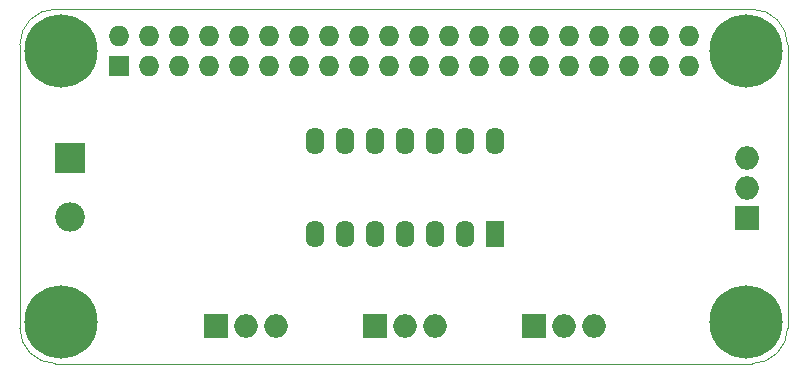
<source format=gbr>
G04 #@! TF.GenerationSoftware,KiCad,Pcbnew,(5.1.6)-1*
G04 #@! TF.CreationDate,2021-06-04T15:22:17-05:00*
G04 #@! TF.ProjectId,GlimmrBoard,476c696d-6d72-4426-9f61-72642e6b6963,rev?*
G04 #@! TF.SameCoordinates,Original*
G04 #@! TF.FileFunction,Soldermask,Bot*
G04 #@! TF.FilePolarity,Negative*
%FSLAX46Y46*%
G04 Gerber Fmt 4.6, Leading zero omitted, Abs format (unit mm)*
G04 Created by KiCad (PCBNEW (5.1.6)-1) date 2021-06-04 15:22:17*
%MOMM*%
%LPD*%
G01*
G04 APERTURE LIST*
G04 #@! TA.AperFunction,Profile*
%ADD10C,0.100000*%
G04 #@! TD*
%ADD11R,1.600000X2.300000*%
%ADD12O,1.600000X2.300000*%
%ADD13O,1.998980X1.998980*%
%ADD14R,1.998980X1.998980*%
%ADD15R,2.500000X2.500000*%
%ADD16O,2.500000X2.500000*%
%ADD17C,6.200000*%
%ADD18R,1.727200X1.727200*%
%ADD19O,1.727200X1.727200*%
G04 APERTURE END LIST*
D10*
X77500000Y-51500000D02*
X77500000Y-27500000D01*
X12500000Y-51500000D02*
X12500000Y-27500000D01*
X77500000Y-27500000D02*
G75*
G03*
X74500000Y-24500000I-3000000J0D01*
G01*
X15500000Y-24500000D02*
X74500000Y-24500000D01*
X15500000Y-24500000D02*
G75*
G03*
X12500000Y-27500000I0J-3000000D01*
G01*
X74500000Y-54500000D02*
G75*
G03*
X77500000Y-51500000I0J3000000D01*
G01*
X12500000Y-51500000D02*
G75*
G03*
X15500000Y-54500000I3000000J0D01*
G01*
X15500000Y-54500000D02*
X74500000Y-54500000D01*
D11*
X52705000Y-43525440D03*
D12*
X50165000Y-43525440D03*
X47625000Y-43525440D03*
X45085000Y-43525440D03*
X42545000Y-43525440D03*
X40005000Y-43525440D03*
X37465000Y-43525440D03*
X37470080Y-35633660D03*
X40010080Y-35633660D03*
X42550080Y-35633660D03*
X45090080Y-35633660D03*
X47630080Y-35633660D03*
X50170080Y-35633660D03*
X52710080Y-35633660D03*
D13*
X74041000Y-37084000D03*
X74041000Y-39624000D03*
D14*
X74041000Y-42164000D03*
D13*
X61087000Y-51308000D03*
X58547000Y-51308000D03*
D14*
X56007000Y-51308000D03*
D13*
X47625000Y-51308000D03*
X45085000Y-51308000D03*
D14*
X42545000Y-51308000D03*
X29083000Y-51308000D03*
D13*
X31623000Y-51308000D03*
X34163000Y-51308000D03*
D15*
X16764000Y-37124000D03*
D16*
X16764000Y-42124000D03*
D17*
X16000000Y-51000000D03*
D18*
X20870000Y-29270000D03*
D19*
X20870000Y-26730000D03*
X23410000Y-29270000D03*
X23410000Y-26730000D03*
X25950000Y-29270000D03*
X25950000Y-26730000D03*
X28490000Y-29270000D03*
X28490000Y-26730000D03*
X31030000Y-29270000D03*
X31030000Y-26730000D03*
X33570000Y-29270000D03*
X33570000Y-26730000D03*
X36110000Y-29270000D03*
X36110000Y-26730000D03*
X38650000Y-29270000D03*
X38650000Y-26730000D03*
X41190000Y-29270000D03*
X41190000Y-26730000D03*
X43730000Y-29270000D03*
X43730000Y-26730000D03*
X46270000Y-29270000D03*
X46270000Y-26730000D03*
X48810000Y-29270000D03*
X48810000Y-26730000D03*
X51350000Y-29270000D03*
X51350000Y-26730000D03*
X53890000Y-29270000D03*
X53890000Y-26730000D03*
X56430000Y-29270000D03*
X56430000Y-26730000D03*
X58970000Y-29270000D03*
X58970000Y-26730000D03*
X61510000Y-29270000D03*
X61510000Y-26730000D03*
X64050000Y-29270000D03*
X64050000Y-26730000D03*
X66590000Y-29270000D03*
X66590000Y-26730000D03*
X69130000Y-29270000D03*
X69130000Y-26730000D03*
D17*
X74000000Y-28000000D03*
X74000000Y-51000000D03*
X16000000Y-28000000D03*
M02*

</source>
----
TASK REQUIREMENTS
Filter the entries and copy each line with "LIST".

PROBLEM SOLUTION
G04 APERTURE LIST*
G04 APERTURE END LIST*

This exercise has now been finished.